*** Provided data ***

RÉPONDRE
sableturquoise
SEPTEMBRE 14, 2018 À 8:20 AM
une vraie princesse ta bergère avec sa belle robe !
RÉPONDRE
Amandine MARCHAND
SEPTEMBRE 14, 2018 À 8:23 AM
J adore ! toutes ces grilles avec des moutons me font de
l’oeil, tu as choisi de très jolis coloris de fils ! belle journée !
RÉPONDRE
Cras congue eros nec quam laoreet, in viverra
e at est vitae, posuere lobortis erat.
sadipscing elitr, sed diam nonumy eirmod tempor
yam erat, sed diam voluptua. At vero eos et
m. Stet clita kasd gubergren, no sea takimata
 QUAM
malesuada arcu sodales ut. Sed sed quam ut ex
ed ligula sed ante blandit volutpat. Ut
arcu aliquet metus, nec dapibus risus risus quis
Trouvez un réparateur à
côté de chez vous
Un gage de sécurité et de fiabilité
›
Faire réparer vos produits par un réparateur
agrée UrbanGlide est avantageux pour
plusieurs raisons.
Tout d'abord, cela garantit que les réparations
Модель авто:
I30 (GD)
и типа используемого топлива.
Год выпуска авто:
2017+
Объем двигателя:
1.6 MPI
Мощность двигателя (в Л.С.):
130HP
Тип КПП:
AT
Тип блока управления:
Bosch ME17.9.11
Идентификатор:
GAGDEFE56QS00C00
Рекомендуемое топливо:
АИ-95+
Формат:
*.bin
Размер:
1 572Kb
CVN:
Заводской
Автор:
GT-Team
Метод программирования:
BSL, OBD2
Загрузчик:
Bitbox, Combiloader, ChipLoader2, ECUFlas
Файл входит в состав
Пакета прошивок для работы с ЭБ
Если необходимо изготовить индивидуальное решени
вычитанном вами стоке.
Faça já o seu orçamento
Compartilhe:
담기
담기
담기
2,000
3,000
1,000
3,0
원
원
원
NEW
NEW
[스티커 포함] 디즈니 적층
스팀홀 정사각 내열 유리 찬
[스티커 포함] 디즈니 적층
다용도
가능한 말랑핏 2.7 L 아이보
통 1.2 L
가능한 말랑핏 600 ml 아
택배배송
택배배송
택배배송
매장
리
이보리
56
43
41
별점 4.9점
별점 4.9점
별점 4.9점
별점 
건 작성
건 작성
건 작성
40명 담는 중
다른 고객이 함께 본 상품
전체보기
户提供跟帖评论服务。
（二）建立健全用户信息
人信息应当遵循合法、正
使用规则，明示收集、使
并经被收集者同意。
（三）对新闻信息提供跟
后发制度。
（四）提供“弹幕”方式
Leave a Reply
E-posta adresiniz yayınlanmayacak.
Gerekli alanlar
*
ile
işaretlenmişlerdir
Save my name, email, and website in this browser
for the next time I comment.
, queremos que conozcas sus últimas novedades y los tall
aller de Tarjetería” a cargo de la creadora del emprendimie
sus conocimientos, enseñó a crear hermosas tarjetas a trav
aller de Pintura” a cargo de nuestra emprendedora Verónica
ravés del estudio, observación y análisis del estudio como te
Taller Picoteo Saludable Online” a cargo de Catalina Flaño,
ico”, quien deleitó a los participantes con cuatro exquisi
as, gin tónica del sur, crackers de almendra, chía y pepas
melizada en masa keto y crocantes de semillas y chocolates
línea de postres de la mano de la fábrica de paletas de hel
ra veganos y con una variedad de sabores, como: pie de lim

*** End of Provided data ***

(Assignment) Every entry must be duplicated exactly as it stands.

(Response for this exercise)
RÉPONDRE
sableturquoise
SEPTEMBRE 14, 2018 À 8:20 AM
une vraie princesse ta bergère avec sa belle robe !
RÉPONDRE
Amandine MARCHAND
SEPTEMBRE 14, 2018 À 8:23 AM
J adore ! toutes ces grilles avec des moutons me font de
l’oeil, tu as choisi de très jolis coloris de fils ! belle journée !
RÉPONDRE
Cras congue eros nec quam laoreet, in viverra
e at est vitae, posuere lobortis erat.
sadipscing elitr, sed diam nonumy eirmod tempor
yam erat, sed diam voluptua. At vero eos et
m. Stet clita kasd gubergren, no sea takimata
 QUAM
malesuada arcu sodales ut. Sed sed quam ut ex
ed ligula sed ante blandit volutpat. Ut
arcu aliquet metus, nec dapibus risus risus quis
Trouvez un réparateur à
côté de chez vous
Un gage de sécurité et de fiabilité
›
Faire réparer vos produits par un réparateur
agrée UrbanGlide est avantageux pour
plusieurs raisons.
Tout d'abord, cela garantit que les réparations
Модель авто:
I30 (GD)
и типа используемого топлива.
Год выпуска авто:
2017+
Объем двигателя:
1.6 MPI
Мощность двигателя (в Л.С.):
130HP
Тип КПП:
AT
Тип блока управления:
Bosch ME17.9.11
Идентификатор:
GAGDEFE56QS00C00
Рекомендуемое топливо:
АИ-95+
Формат:
*.bin
Размер:
1 572Kb
CVN:
Заводской
Автор:
GT-Team
Метод программирования:
BSL, OBD2
Загрузчик:
Bitbox, Combiloader, ChipLoader2, ECUFlas
Файл входит в состав
Пакета прошивок для работы с ЭБ
Если необходимо изготовить индивидуальное решени
вычитанном вами стоке.
Faça já o seu orçamento
Compartilhe:
담기
담기
담기
2,000
3,000
1,000
3,0
원
원
원
NEW
NEW
[스티커 포함] 디즈니 적층
스팀홀 정사각 내열 유리 찬
[스티커 포함] 디즈니 적층
다용도
가능한 말랑핏 2.7 L 아이보
통 1.2 L
가능한 말랑핏 600 ml 아
택배배송
택배배송
택배배송
매장
리
이보리
56
43
41
별점 4.9점
별점 4.9점
별점 4.9점
별점 
건 작성
건 작성
건 작성
40명 담는 중
다른 고객이 함께 본 상품
전체보기
户提供跟帖评论服务。
（二）建立健全用户信息
人信息应当遵循合法、正
使用规则，明示收集、使
并经被收集者同意。
（三）对新闻信息提供跟
后发制度。
（四）提供“弹幕”方式
Leave a Reply
E-posta adresiniz yayınlanmayacak.
Gerekli alanlar
*
ile
işaretlenmişlerdir
Save my name, email, and website in this browser
for the next time I comment.
, queremos que conozcas sus últimas novedades y los tall
aller de Tarjetería” a cargo de la creadora del emprendimie
sus conocimientos, enseñó a crear hermosas tarjetas a trav
aller de Pintura” a cargo de nuestra emprendedora Verónica
ravés del estudio, observación y análisis del estudio como te
Taller Picoteo Saludable Online” a cargo de Catalina Flaño,
ico”, quien deleitó a los participantes con cuatro exquisi
as, gin tónica del sur, crackers de almendra, chía y pepas
melizada en masa keto y crocantes de semillas y chocolates
línea de postres de la mano de la fábrica de paletas de hel
ra veganos y con una variedad de sabores, como: pie de lim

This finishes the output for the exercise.